══ DATA TO PROCESS
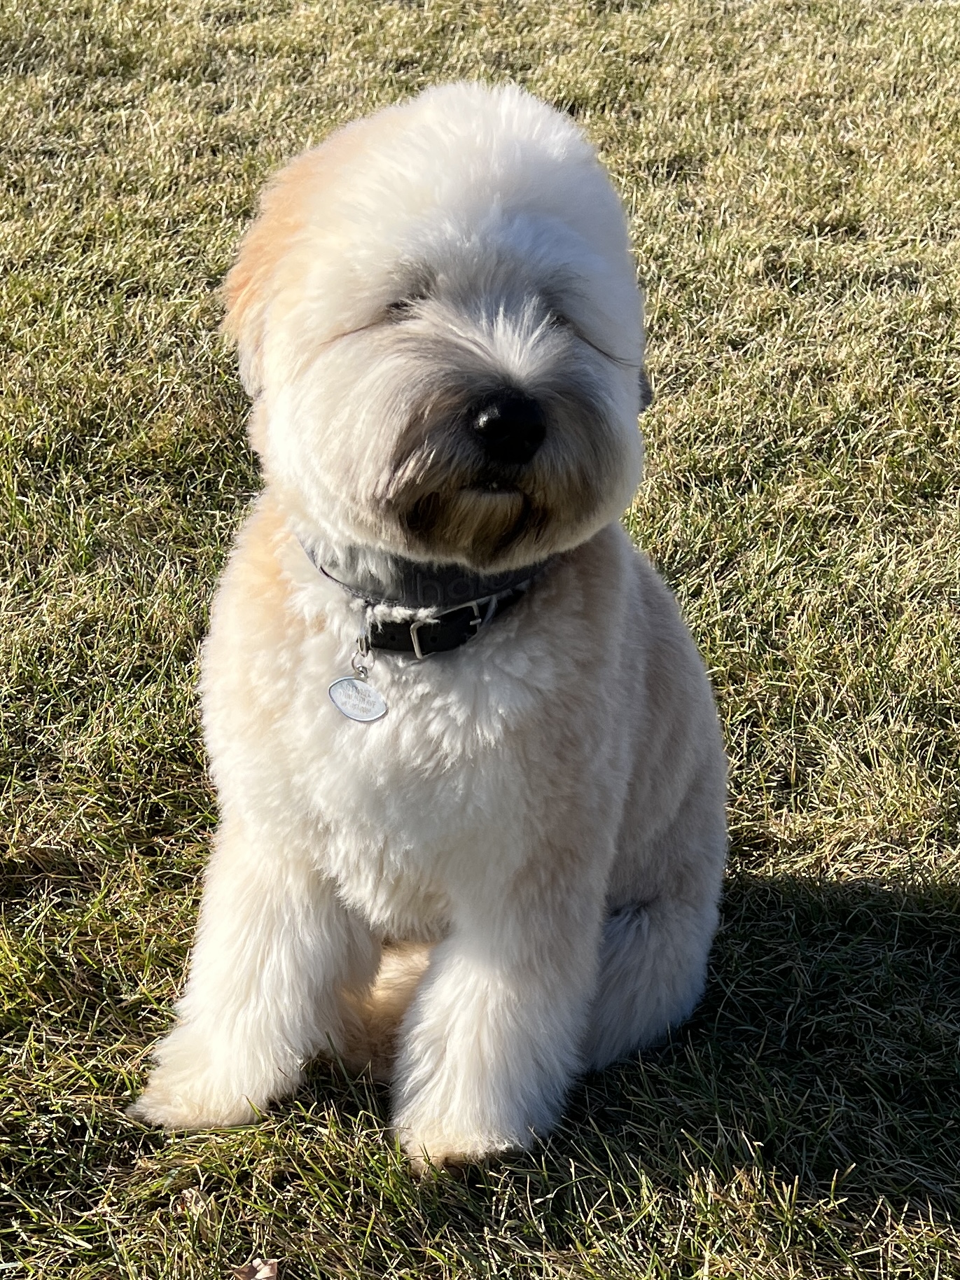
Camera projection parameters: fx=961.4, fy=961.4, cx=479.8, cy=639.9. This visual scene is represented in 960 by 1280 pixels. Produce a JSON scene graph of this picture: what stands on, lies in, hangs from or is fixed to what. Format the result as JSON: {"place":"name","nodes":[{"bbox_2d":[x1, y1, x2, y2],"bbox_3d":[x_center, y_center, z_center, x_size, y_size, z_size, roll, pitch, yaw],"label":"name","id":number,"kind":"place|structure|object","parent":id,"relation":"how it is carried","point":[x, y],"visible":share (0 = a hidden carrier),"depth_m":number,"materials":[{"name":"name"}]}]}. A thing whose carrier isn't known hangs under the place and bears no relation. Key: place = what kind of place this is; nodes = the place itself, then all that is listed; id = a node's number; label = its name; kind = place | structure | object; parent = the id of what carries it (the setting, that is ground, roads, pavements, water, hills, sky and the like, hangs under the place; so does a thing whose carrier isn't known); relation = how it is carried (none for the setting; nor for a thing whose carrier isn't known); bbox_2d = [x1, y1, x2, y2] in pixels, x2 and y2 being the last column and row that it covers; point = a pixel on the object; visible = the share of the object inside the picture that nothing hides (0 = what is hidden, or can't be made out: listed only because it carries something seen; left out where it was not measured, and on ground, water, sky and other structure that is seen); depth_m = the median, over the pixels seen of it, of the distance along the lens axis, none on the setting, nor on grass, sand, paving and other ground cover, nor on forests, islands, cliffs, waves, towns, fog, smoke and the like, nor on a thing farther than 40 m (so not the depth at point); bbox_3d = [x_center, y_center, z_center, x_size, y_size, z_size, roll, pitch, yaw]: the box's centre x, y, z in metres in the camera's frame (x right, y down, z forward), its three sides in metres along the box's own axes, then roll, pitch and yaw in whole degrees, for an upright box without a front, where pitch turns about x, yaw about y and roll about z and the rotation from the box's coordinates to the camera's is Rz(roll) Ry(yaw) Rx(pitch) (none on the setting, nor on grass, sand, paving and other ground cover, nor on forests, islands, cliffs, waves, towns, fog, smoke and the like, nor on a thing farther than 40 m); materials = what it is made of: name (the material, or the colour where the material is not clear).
{"place":"outdoors","nodes":[
{"label":"outdoors","id":0,"kind":"place"},
{"bbox_2d":[0,0,959,1279],"label":"lawn","id":1,"kind":"structure","parent":0,"point":[169,512],"materials":[{"name":"green plant"}]},
{"bbox_2d":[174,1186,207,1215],"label":"dry leaf","id":2,"kind":"object","parent":1,"relation":"on","point":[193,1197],"visible":0.6,"depth_m":0.63,"materials":[{"name":"brown"}]},
{"bbox_2d":[232,1257,279,1279],"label":"dry leaf","id":3,"kind":"object","parent":1,"relation":"on","point":[262,1276],"visible":0.95,"depth_m":0.60,"materials":[{"name":"brown plant"}]},
{"bbox_2d":[131,81,733,1173],"bbox_3d":[-0.005,-0.044,0.724,0.392,0.680,0.550,0,27,0],"label":"dog","id":4,"kind":"object","parent":1,"relation":"on","point":[465,316],"visible":0.96,"depth_m":0.63},
{"bbox_2d":[298,539,555,657],"bbox_3d":[-0.040,-0.045,0.682,0.190,0.073,0.189,0,27,0],"label":"dog collar","id":5,"kind":"object","parent":4,"relation":"on","point":[420,643],"visible":0.46,"depth_m":0.65,"materials":[{"name":"black leather"}]},
{"bbox_2d":[327,633,388,722],"bbox_3d":[-0.080,0.023,0.626,0.033,0.063,0.031,0,27,0],"label":"dog tag","id":6,"kind":"object","parent":5,"relation":"hanging from","point":[330,692],"visible":0.97,"depth_m":0.63,"materials":[{"name":"metal"}]}
]}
════
GOAL OF THE EXERCISE
Omit every picture, then reproduce the rest of the listing exactly.

SOLUTION TO THIS PROBLEM
Camera projection parameters: fx=961.4, fy=961.4, cx=479.8, cy=639.9. This visual scene is represented in 960 by 1280 pixels. Produce a JSON scene graph of this picture: what stands on, lies in, hangs from or is fixed to what. Format the result as JSON: {"place":"name","nodes":[{"bbox_2d":[x1, y1, x2, y2],"bbox_3d":[x_center, y_center, z_center, x_size, y_size, z_size, roll, pitch, yaw],"label":"name","id":number,"kind":"place|structure|object","parent":id,"relation":"how it is carried","point":[x, y],"visible":share (0 = a hidden carrier),"depth_m":number,"materials":[{"name":"name"}]}]}. A thing whose carrier isn't known hangs under the place and bears no relation. Key: place = what kind of place this is; nodes = the place itself, then all that is listed; id = a node's number; label = its name; kind = place | structure | object; parent = the id of what carries it (the setting, that is ground, roads, pavements, water, hills, sky and the like, hangs under the place; so does a thing whose carrier isn't known); relation = how it is carried (none for the setting; nor for a thing whose carrier isn't known); bbox_2d = [x1, y1, x2, y2] in pixels, x2 and y2 being the last column and row that it covers; point = a pixel on the object; visible = the share of the object inside the picture that nothing hides (0 = what is hidden, or can't be made out: listed only because it carries something seen; left out where it was not measured, and on ground, water, sky and other structure that is seen); depth_m = the median, over the pixels seen of it, of the distance along the lens axis, none on the setting, nor on grass, sand, paving and other ground cover, nor on forests, islands, cliffs, waves, towns, fog, smoke and the like, nor on a thing farther than 40 m (so not the depth at point); bbox_3d = [x_center, y_center, z_center, x_size, y_size, z_size, roll, pitch, yaw]: the box's centre x, y, z in metres in the camera's frame (x right, y down, z forward), its three sides in metres along the box's own axes, then roll, pitch and yaw in whole degrees, for an upright box without a front, where pitch turns about x, yaw about y and roll about z and the rotation from the box's coordinates to the camera's is Rz(roll) Ry(yaw) Rx(pitch) (none on the setting, nor on grass, sand, paving and other ground cover, nor on forests, islands, cliffs, waves, towns, fog, smoke and the like, nor on a thing farther than 40 m); materials = what it is made of: name (the material, or the colour where the material is not clear).
{"place":"outdoors","nodes":[
{"label":"outdoors","id":0,"kind":"place"},
{"bbox_2d":[0,0,959,1279],"label":"lawn","id":1,"kind":"structure","parent":0,"point":[169,512],"materials":[{"name":"green plant"}]},
{"bbox_2d":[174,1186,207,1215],"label":"dry leaf","id":2,"kind":"object","parent":1,"relation":"on","point":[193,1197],"visible":0.6,"depth_m":0.63,"materials":[{"name":"brown"}]},
{"bbox_2d":[232,1257,279,1279],"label":"dry leaf","id":3,"kind":"object","parent":1,"relation":"on","point":[262,1276],"visible":0.95,"depth_m":0.60,"materials":[{"name":"brown plant"}]},
{"bbox_2d":[131,81,733,1173],"bbox_3d":[-0.005,-0.044,0.724,0.392,0.680,0.550,0,27,0],"label":"dog","id":4,"kind":"object","parent":1,"relation":"on","point":[465,316],"visible":0.96,"depth_m":0.63},
{"bbox_2d":[298,539,555,657],"bbox_3d":[-0.040,-0.045,0.682,0.190,0.073,0.189,0,27,0],"label":"dog collar","id":5,"kind":"object","parent":4,"relation":"on","point":[420,643],"visible":0.46,"depth_m":0.65,"materials":[{"name":"black leather"}]},
{"bbox_2d":[327,633,388,722],"bbox_3d":[-0.080,0.023,0.626,0.033,0.063,0.031,0,27,0],"label":"dog tag","id":6,"kind":"object","parent":5,"relation":"hanging from","point":[330,692],"visible":0.97,"depth_m":0.63,"materials":[{"name":"metal"}]}
]}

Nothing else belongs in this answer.